**Ejercicios:**
A – Actualiza el fragmento del texto sobre el libro de Lisa Blackmore que va de "El libro de" a "tema del archivo.", sustituyendo "fascinante" por "extraordinario".
B – Según el texto sobre el libro de Lisa Blackmore, indica si cada afirmación es correcta y respalda tu respuesta con las palabras exactas del texto.
(i) El libro ya ha sido traducido al español.
(ii) El archivo creado por el régimen se conoce hoy como Archivo Histórico de Miraflores.
(iii) Pérez Jiménez ejercería una escritura de la historia más verbal que visual.
C – Responde a estas preguntas con datos del texto sobre el libro de Lisa Blackmore.
(i) ¿Qué período abarca el libro según su título?
(ii) ¿Cómo llama la autora al relato de la dictadura en el que se sumerge el lector?
(iii) ¿En torno a las premisas de qué ideal comenzaría a desplazarse la ciudadanía?

El libro de Lisa Blackmore es fascinante: Modernidad espectacular: dictadura, espacio y visualidad en Venezuela 1948-1958. No ha sido traducido del inglés al español, así que sirvan estas breves palabras para el llamado a su necesaria traducción y el reconocimiento de una lectora que como yo ha aprendido de Blackmore más de un asunto sobre el tema del archivo.

En sus páginas realizamos una inmersión en lo que la autora llama el “libreto oficial” de la dictadura de Marcos Pérez Jiménez. Y comprendemos cómo fue que esa gran ola de la “inauguración del progreso” en el país se fraguó bajo una cultura del espectáculo en torno a “la marca Venezuela” cuyos intereses corporativos estuvieron en las manos militares del momento. El inmenso trabajo de publicidad del régimen de Pérez Jiménez se sustentó en la creación de un archivo portentoso (hoy Archivo Histórico de Miraflores) en el que Lisa se inmiscuyó con un ojo curatorial e inquisitivo de porqué ese espectáculo llamado Venezuela estaba destinado a fundar una historiografía de la modernidad a la que aspiraba esta dictadura. No solo para transmitirla con imágenes y obras arquitectónicas primariamente –“Pérez Jiménez ejercería una escritura de la historia más visual y espacial que verbal”– sino para controlar a una ciudadanía que comenzaría a desplazarse coreográficamente en torno a las premisas de ese “Nuevo Ideal Nacional”.

**Datos:**
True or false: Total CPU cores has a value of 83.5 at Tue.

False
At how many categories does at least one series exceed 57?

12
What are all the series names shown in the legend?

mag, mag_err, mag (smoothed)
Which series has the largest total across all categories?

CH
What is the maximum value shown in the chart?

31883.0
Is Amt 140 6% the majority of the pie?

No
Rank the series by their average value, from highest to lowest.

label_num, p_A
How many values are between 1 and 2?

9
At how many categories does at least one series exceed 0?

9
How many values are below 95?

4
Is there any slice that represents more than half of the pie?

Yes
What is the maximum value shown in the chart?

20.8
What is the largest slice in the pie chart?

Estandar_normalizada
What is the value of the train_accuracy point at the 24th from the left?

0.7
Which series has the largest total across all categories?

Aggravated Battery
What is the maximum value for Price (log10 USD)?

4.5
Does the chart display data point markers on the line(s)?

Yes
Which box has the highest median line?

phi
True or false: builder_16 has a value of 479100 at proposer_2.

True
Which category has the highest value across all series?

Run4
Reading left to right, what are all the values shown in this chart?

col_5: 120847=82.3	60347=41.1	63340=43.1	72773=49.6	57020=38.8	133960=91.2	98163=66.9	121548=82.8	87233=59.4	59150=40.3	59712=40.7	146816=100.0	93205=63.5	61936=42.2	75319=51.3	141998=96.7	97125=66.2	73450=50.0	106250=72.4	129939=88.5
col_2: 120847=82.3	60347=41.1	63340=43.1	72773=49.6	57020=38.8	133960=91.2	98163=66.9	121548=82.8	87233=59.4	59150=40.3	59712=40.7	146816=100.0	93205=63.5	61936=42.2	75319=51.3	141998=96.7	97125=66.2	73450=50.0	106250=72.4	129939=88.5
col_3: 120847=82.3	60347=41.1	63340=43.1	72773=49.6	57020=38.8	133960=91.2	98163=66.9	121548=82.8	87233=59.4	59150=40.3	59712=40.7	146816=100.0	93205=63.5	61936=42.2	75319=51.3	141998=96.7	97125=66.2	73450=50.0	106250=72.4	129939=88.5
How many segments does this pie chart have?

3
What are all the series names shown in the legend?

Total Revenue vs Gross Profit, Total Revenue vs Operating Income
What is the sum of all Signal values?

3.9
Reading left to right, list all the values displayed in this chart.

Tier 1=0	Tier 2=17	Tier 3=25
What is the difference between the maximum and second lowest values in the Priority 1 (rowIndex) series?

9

**Respuestas:**
A –
El libro de Lisa Blackmore es extraordinario: Modernidad espectacular: dictadura, espacio y visualidad en Venezuela 1948-1958. No ha sido traducido del inglés al español, así que sirvan estas breves palabras para el llamado a su necesaria traducción y el reconocimiento de una lectora que como yo ha aprendido de Blackmore más de un asunto sobre el tema del archivo.

B –
(i) No: "No ha sido traducido del inglés al español".
(ii) Sí: "(hoy Archivo Histórico de Miraflores)".
(iii) No: "Pérez Jiménez ejercería una escritura de la historia más visual y espacial que verbal".

C –
(i) De 1948 a 1958.
(ii) El "libreto oficial".
(iii) En torno a las premisas del "Nuevo Ideal Nacional".